As a coach and a dad I often am faced with situations where players want to quit. As a general rule I believe that if you start something and commit to it, then you should finish it out.
Yet there have been times with players that they came to me and had legitimate reasons for wanting to quit. Maybe it was an academic reason or simply a conflict in time with something that was truly a higher priority. (One time it was as simple as a player tht wasn't respecting his momma so his dad and I agreed that he would have a leave of absence for an attitude adjustment.)
I came to a new point with one of my sons this past week. I told him that I fully understood if he wanted to quit his team.
I had watched part of his practice one day and was so proud of him. He worked his butt off! He is not near being the fastest guy on his team, yet I saw him finish first or second in each of the runs. He is not the most skilled player on his team but he competed hard. The day following that practice he anxiously went to his game (also knowing that his grandpa was in town from Inidiana.)

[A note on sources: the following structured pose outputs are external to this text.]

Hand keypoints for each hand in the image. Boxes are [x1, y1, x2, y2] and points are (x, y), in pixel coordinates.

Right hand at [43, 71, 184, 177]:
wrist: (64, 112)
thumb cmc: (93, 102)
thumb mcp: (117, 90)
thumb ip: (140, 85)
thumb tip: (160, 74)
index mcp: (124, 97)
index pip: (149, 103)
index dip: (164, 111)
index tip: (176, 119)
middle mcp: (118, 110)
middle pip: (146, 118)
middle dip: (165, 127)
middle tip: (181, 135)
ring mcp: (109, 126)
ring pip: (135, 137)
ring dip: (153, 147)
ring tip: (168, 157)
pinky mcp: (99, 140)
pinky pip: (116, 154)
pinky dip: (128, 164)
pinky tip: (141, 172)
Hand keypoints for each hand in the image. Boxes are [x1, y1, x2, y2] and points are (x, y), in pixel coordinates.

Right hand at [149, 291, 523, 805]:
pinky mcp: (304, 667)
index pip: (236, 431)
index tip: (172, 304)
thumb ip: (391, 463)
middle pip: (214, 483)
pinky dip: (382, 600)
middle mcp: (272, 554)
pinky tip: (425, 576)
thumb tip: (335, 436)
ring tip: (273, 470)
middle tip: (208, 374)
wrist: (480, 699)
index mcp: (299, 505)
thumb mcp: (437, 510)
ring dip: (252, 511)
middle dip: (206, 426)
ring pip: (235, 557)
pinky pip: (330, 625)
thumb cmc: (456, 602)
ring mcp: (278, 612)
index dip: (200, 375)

As we got to the game we waited for him to be put into the game. Once in the other team had gone to full court pressure and had a small guy that was simply too fast for my son. The smaller guy stole the ball a few times in a short amount of time and my son's coach immediately pulled him out. And there my son sat until the final 30 seconds of the game. I watched as his spirit was crushed. (Yeah, yeah I know there are many kids that go through this, but not all have a dad that is a coach or an older brother that is a gifted player.)
The reason I told him I understood if he wanted to quit was because to me it was more important to let my son know that his identity was not tied to a basketball game. I wanted him to know that his self-esteem should not be built by a game. I wanted him to know that I loved him the same if he were on the floor or on the bench - or not playing at all.
What he did surprised me and thrilled me. He went to the next practice. Today he played the next game. He chose to persevere and honor commitment even though I gave him an "out."
To me I was even more thrilled because I had just preached a sermon about the Apostle Paul when he was imprisoned in Philippi. When his chains were loosed and the prison doors were opened, he chose to stay for the good of others; he chose to honor God over "freedom." Maybe he understood that freedom was not truly found in circumstances. He ignored the "loosed chains and open doors" I offered him.
I believe my son showed great character. I believe he is growing. I believe he handled more maturely than I would have. (It was such an amazing show of character that I had to wonder if I was more the one that was ready to quit so I didn't endure the pain.) Ultimately a few splinters from the bench are not a reason to retreat from a commitment!
22 Then the multitude rose up together against them; and the magistrates tore off their clothes and commanded them to be beaten with rods. 23 And when they had laid many stripes on them, they threw them into prison, commanding the jailer to keep them securely. 24 Having received such a charge, he put them into the inner prison and fastened their feet in the stocks. 25 But at midnight Paul and Silas were praying and singing hymns to God, and the prisoners were listening to them. 26 Suddenly there was a great earthquake, so that the foundations of the prison were shaken; and immediately all the doors were opened and everyone’s chains were loosed. 27 And the keeper of the prison, awaking from sleep and seeing the prison doors open, supposing the prisoners had fled, drew his sword and was about to kill himself. 28 But Paul called with a loud voice, saying, “Do yourself no harm, for we are all here.” 29 Then he called for a light, ran in, and fell down trembling before Paul and Silas. 30 And he brought them out and said, “Sirs, what must I do to be saved?” 31 So they said, “Believe on the Lord Jesus Christ, and you will be saved, you and your household.”
Honor! Commitment! Perseverance! Great ways to show a solid testimony!